-
Notifications
You must be signed in to change notification settings - Fork 7
FAqT Brick
A FAqT brick contains the materials created when using FAqT Services to analyze a set of datasets. A FAqT brick starts as a directory structure whose contents are then loaded into a SPARQL endpoint. Each time an analysis is performed, a new slice is added to the brick for the current time frame, or epoch. The three dimensions of a FAqT brick are dataset, evaluation service, and epoch, as illustrated below.

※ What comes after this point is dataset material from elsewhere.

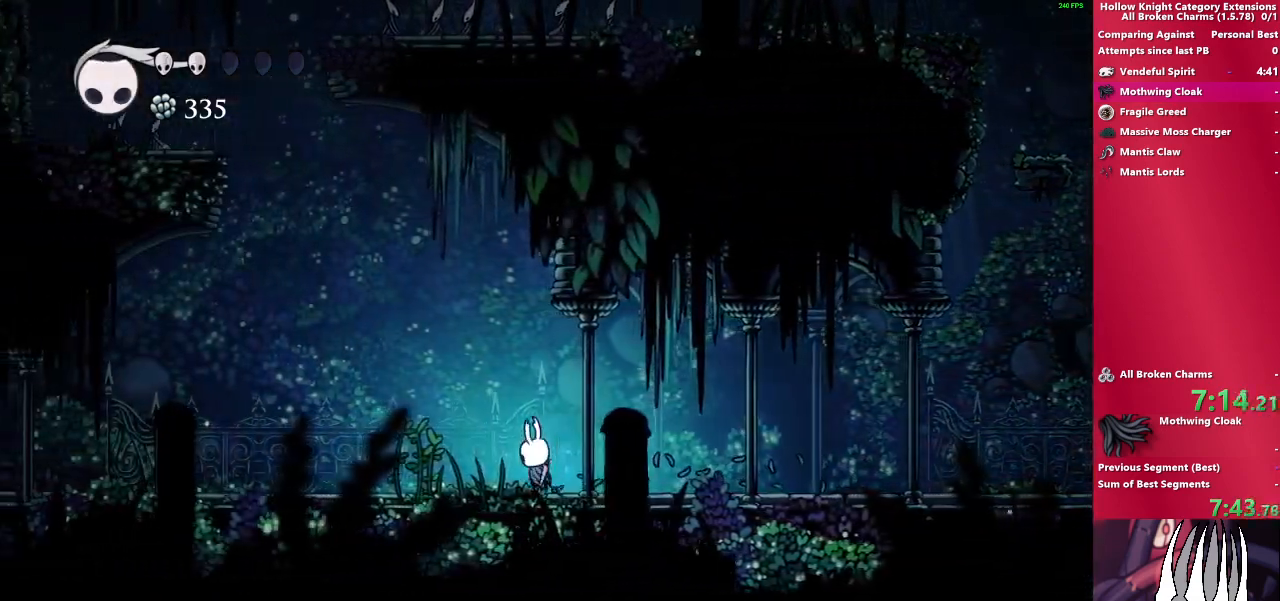
{"buttons": [], "left_stick": "left", "right_stick": "center", "events": [[17, "SQUARE", "down"], [217, "SQUARE", "up"]]}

You can choose any location for a FAqT brick directory, and you can have many FAqT bricks for different purposes. The name of a FAqT brick's root directory must be named faqt-brick
. The core services follow directory conventions rooted on this name. For example, we can create a FAqT brick directory with the following commands:
mkdir ~/lebo/Desktop/faqt-brick
cd ~/lebo/Desktop/faqt-brick
datafaqs-evaluate.sh --help
datafaqs-evaluate.sh
is available after Installing DataFAQs and prints usage similar to the following:
usage: datafaqs-evaluate.sh [-n] [--force-epoch | --reuse-epoch <existing-epoch>]
[--faqts <rdf-file> <service-uri>]
[--datasets <rdf-file> <service-uri>]
-n: perform dry run (not implemented yet).

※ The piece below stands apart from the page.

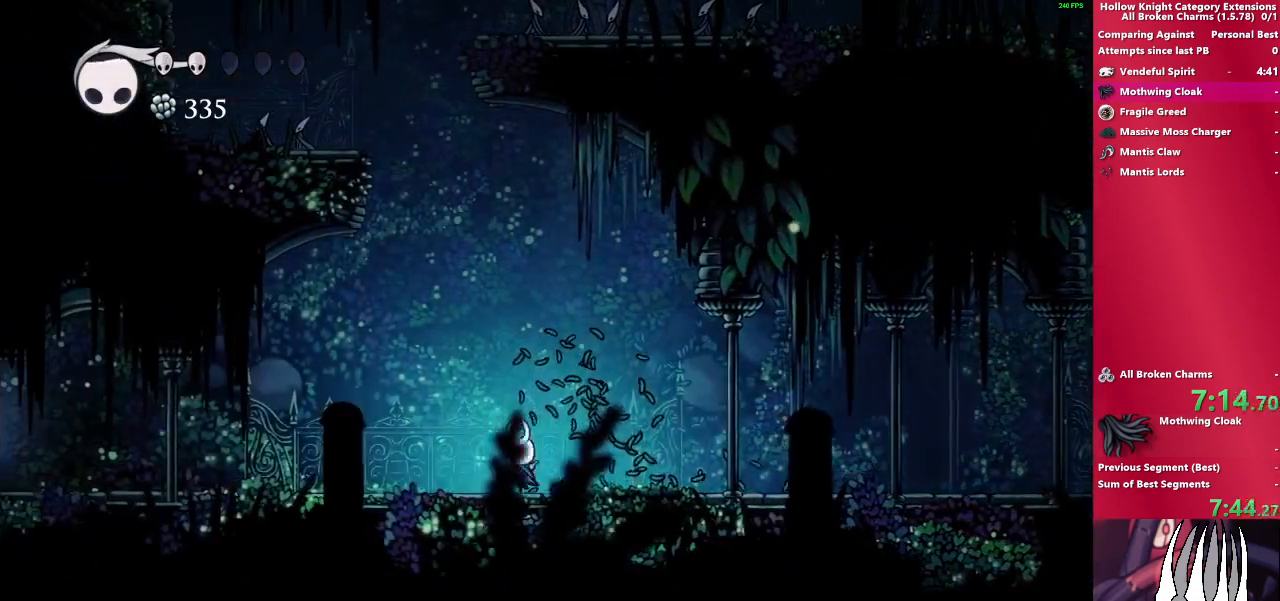
{"buttons": ["CROSS"], "left_stick": "left", "right_stick": "center", "events": [[167, "CROSS", "down"]]}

--faqts: override the service-uri and its input (to evaluate with a different set of FAqT evaluation
--datasets: override the service-uri and its input (to evaluate a different set of datasets).
--force-epoch: force new epoch; ignore 'once per day' convention.

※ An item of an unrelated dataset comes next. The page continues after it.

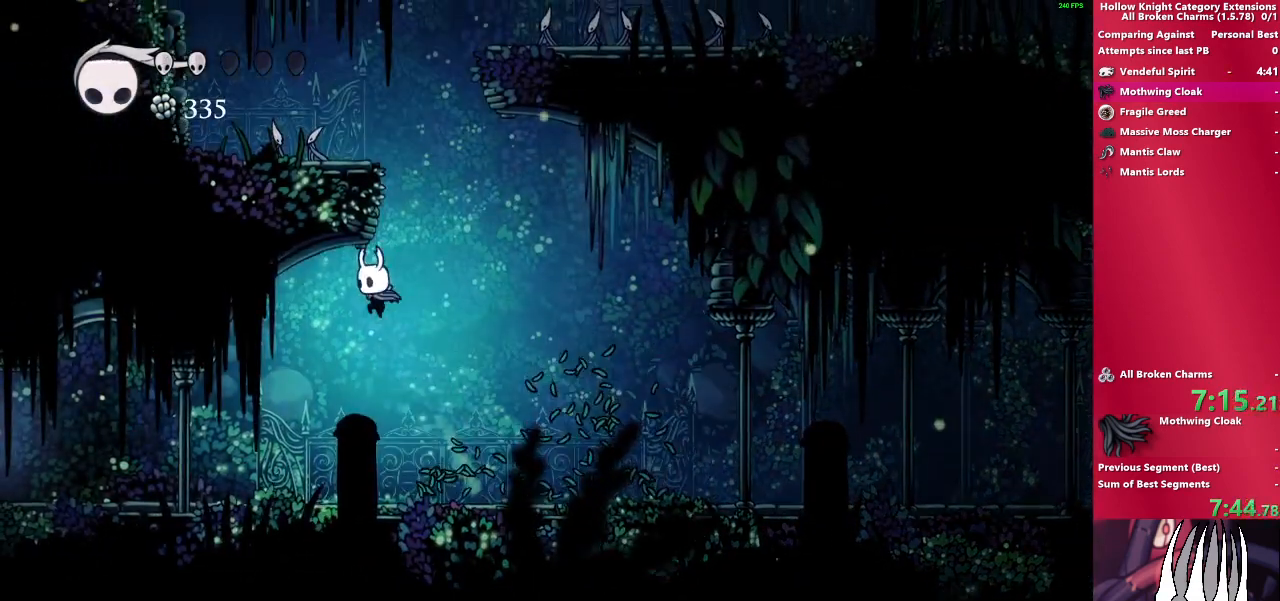
{"buttons": [], "left_stick": "left", "right_stick": "center", "events": [[83, "SQUARE", "down"], [267, "CROSS", "up"], [267, "SQUARE", "up"]]}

--reuse-epoch: reapply FAqT evaluation services to datasets in existing epoch. Takes precedence over --force-epoch.
Running datafaqs-evaluate.sh
will create a FAqT brick slice using a default configuration. Its output reports:
- the name of the epoch it is going to create (e.g. 2012-01-13), then
- the [DataFAQs Core Service](DataFAQs Core Services) (e.g. via-sparql-query) that it will use to obtain a list of FAqT services to apply, then
- the DataFAQs Core Service (e.g. by-ckan-group) that it will use to obtain a list of datasets to evaluate, and finally
- the DataFAQs Core Service (e.g. with-preferred-uri-and-ckan-meta-void) to use to obtain descriptions for each dataset.
mkdir ~/lebo/Desktop/faqt-brick
cd ~/lebo/Desktop/faqt-brick
datafaqs-evaluate.sh
[INFO] Using datafaqs.localhost/epochs/2012-01-13
[INFO] Requesting FAqT services from
http://sparql.tw.rpi.edu/services/datafaqs/core/select-faqts/via-sparql-query
[INFO] Requesting datasets from
http://sparql.tw.rpi.edu/services/datafaqs/core/select-datasets/by-ckan-group
[INFO] Requesting dataset descriptions from
http://sparql.tw.rpi.edu/services/datafaqs/core/augment-datasets/with-preferred-uri-and-ckan-meta-void
After datafaqs-evaluate.sh
lists the FAqT Services and dataset URIs, it gathers RDF descriptions of the datasets. It shows the URIs that it requests to accumulate descriptions about each dataset, along with the first line of each response.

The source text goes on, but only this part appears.